But we are fragile, aren't we? It doesn't take much to rip us up, and it's even worse when it's more than a lot.
I remember once I was standing in the living room and I had broken a piece of my mom's china. I don't know where she got it from, but she put it on the bookshelf for safekeeping and I accidentally nudged it enough that it came falling down. Even though it fell on carpet I guess it was fragile enough to break into several different pieces. And I just remember standing there trying to put all the pieces back together, but I didn't have enough hands to hold them all together. And even if I had more hands it wouldn't have mattered because that china wasn't going to grow back together. I never told my mom and I wonder if she ever noticed it was missing. If she did, she never said anything.

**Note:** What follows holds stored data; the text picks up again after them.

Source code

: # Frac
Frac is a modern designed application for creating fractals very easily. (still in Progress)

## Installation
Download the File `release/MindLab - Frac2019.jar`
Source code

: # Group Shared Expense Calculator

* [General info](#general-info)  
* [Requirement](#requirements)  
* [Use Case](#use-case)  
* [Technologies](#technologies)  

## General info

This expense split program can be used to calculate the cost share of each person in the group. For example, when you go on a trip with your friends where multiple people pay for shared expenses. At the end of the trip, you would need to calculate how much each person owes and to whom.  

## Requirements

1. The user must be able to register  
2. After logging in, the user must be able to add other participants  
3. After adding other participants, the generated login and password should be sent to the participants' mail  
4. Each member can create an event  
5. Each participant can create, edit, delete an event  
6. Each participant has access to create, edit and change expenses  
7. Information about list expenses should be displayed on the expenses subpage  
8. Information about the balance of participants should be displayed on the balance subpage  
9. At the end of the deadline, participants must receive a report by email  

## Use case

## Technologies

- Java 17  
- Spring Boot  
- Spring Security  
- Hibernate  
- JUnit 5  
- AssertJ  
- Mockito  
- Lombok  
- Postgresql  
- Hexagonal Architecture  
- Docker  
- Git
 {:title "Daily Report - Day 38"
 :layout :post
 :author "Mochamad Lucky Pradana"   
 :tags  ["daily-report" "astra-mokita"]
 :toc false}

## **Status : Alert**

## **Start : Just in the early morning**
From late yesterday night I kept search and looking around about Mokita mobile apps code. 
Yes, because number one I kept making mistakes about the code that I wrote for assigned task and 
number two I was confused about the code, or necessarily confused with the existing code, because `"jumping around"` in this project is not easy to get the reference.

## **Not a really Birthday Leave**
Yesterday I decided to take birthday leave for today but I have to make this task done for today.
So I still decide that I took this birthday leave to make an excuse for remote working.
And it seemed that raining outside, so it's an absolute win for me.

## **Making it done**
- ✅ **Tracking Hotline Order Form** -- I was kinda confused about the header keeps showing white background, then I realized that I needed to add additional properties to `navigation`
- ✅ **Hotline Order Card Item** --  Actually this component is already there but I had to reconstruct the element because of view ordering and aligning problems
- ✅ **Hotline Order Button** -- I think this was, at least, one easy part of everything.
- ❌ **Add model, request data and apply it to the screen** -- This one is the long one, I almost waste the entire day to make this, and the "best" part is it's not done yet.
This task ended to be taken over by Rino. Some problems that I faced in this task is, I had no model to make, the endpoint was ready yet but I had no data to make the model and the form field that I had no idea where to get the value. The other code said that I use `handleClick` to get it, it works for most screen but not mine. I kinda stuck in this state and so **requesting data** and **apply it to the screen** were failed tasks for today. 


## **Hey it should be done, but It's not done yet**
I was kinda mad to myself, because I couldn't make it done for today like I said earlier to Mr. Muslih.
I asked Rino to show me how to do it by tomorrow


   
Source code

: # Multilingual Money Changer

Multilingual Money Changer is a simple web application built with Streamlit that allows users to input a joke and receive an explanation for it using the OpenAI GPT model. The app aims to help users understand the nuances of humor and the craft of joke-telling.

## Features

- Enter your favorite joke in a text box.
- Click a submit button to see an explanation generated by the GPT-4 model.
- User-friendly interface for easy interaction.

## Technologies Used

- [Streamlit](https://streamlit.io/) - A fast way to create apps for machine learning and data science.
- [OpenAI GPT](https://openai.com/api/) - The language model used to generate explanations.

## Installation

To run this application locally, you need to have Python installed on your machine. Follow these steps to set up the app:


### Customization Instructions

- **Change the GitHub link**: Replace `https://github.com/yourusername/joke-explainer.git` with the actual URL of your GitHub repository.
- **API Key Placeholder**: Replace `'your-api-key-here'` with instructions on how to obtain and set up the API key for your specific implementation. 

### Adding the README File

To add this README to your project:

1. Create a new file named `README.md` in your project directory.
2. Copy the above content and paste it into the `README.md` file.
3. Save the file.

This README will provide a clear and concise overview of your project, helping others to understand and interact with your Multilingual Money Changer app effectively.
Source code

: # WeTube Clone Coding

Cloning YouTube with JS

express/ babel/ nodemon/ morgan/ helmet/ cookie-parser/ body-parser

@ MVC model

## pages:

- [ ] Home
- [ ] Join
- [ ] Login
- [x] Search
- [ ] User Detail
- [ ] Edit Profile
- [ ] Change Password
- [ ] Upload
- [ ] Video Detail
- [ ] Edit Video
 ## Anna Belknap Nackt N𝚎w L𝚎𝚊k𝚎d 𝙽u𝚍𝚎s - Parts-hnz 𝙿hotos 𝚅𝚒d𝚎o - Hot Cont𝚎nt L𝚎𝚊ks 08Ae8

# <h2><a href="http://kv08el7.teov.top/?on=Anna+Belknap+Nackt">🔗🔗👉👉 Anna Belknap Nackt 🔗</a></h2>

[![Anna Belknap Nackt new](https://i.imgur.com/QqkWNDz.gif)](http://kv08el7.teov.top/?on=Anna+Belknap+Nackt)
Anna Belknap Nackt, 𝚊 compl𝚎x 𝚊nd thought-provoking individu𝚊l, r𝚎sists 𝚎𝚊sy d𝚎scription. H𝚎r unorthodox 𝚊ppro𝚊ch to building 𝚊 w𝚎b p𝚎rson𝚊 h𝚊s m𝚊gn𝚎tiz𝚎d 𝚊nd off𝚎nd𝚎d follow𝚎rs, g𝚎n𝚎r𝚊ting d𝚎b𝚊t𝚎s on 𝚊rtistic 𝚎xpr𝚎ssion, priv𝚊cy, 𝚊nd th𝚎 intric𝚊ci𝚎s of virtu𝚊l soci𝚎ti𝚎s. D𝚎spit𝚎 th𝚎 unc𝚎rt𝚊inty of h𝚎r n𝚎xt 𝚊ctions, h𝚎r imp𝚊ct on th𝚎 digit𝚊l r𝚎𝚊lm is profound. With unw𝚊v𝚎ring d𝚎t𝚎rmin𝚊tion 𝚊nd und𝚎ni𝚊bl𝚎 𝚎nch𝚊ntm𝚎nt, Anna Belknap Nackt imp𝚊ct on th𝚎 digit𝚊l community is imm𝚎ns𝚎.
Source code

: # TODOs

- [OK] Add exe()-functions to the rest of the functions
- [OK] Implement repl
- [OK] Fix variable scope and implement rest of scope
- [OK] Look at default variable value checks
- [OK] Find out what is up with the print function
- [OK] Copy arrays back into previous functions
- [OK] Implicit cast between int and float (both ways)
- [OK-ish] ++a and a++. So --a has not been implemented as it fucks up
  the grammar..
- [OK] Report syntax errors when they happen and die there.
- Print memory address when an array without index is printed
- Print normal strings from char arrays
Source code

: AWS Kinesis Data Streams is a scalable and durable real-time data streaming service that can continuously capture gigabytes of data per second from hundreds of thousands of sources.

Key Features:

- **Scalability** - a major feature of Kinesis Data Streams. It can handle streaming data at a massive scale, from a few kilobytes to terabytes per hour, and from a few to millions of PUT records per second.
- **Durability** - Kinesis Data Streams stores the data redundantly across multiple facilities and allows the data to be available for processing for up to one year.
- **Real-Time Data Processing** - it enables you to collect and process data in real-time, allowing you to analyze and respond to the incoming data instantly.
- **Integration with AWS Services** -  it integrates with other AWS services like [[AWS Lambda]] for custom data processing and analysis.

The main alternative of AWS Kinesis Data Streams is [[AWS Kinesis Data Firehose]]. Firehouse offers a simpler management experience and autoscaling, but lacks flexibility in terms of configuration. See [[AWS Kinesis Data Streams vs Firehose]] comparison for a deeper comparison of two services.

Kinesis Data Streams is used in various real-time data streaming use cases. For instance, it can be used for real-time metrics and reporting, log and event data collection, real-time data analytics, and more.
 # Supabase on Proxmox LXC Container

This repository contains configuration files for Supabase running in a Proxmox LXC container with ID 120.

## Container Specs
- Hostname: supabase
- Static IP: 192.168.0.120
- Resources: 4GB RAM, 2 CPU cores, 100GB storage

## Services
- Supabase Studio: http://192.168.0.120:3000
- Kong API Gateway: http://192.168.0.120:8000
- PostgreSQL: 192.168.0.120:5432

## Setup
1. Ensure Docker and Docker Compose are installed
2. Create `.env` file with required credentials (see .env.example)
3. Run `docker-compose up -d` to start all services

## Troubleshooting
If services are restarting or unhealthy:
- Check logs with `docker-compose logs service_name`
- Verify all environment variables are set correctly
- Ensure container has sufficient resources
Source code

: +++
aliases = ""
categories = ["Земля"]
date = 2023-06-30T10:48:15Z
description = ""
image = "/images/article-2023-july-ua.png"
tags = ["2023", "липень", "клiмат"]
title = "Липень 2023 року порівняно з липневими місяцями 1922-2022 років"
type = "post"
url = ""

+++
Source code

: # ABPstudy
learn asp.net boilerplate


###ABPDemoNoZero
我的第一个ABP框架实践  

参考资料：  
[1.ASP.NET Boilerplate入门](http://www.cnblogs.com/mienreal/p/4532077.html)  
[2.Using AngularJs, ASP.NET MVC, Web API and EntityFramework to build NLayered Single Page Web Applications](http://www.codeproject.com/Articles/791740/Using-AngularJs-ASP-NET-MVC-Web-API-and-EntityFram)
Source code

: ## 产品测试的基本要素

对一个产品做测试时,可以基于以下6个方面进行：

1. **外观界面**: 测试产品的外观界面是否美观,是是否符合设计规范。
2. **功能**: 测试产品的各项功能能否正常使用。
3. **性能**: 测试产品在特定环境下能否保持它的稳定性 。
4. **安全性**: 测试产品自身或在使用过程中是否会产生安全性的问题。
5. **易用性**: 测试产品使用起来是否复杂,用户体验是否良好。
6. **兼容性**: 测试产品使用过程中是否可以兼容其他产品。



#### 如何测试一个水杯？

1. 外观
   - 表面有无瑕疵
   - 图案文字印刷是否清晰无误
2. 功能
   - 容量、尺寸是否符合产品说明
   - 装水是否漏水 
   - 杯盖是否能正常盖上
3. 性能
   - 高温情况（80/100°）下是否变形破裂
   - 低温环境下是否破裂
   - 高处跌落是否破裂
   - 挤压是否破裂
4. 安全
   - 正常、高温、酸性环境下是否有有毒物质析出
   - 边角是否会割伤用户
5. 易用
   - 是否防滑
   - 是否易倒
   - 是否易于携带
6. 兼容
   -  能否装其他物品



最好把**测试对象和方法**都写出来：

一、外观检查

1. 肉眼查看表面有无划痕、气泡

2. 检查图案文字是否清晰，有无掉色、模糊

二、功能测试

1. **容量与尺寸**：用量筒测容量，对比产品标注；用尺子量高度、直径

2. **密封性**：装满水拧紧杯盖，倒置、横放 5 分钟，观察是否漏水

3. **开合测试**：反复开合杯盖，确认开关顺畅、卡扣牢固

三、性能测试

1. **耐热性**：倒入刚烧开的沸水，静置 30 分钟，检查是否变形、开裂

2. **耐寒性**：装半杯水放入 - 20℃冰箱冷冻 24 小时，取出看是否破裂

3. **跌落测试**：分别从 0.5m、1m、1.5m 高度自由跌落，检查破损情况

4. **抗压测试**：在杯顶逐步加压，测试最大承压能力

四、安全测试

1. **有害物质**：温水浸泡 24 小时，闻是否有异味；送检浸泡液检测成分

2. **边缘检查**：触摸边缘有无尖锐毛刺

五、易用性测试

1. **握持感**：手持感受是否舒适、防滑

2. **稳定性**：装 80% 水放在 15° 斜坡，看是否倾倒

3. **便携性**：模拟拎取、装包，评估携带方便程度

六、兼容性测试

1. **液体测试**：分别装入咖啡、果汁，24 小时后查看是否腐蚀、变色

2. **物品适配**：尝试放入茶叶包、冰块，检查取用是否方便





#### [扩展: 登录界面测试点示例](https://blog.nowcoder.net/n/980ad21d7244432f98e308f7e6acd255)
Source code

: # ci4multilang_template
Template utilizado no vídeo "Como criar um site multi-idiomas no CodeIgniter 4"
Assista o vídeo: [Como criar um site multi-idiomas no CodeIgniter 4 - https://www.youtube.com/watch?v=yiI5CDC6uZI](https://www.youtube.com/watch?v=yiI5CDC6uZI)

This past year or two has been a lesson in human fragility. At school I see misbehavior in students and I immediately start to wonder what must be happening to them outside of school to make them act like that inside school. It could just be that some kids would be messed up no matter what, but I think a lot of it has to be cause and effect.
In my own life I can see myself trying to hold all the pieces together, just as if they were pieces of broken china. But I don't have enough hands, and I don't know if I can get them to stick back together, anyway. When I look up, though, I see lots of people around me trying to do the exact same thing. Maybe what we all need is an extra set of hands, but everyone's got theirs full already.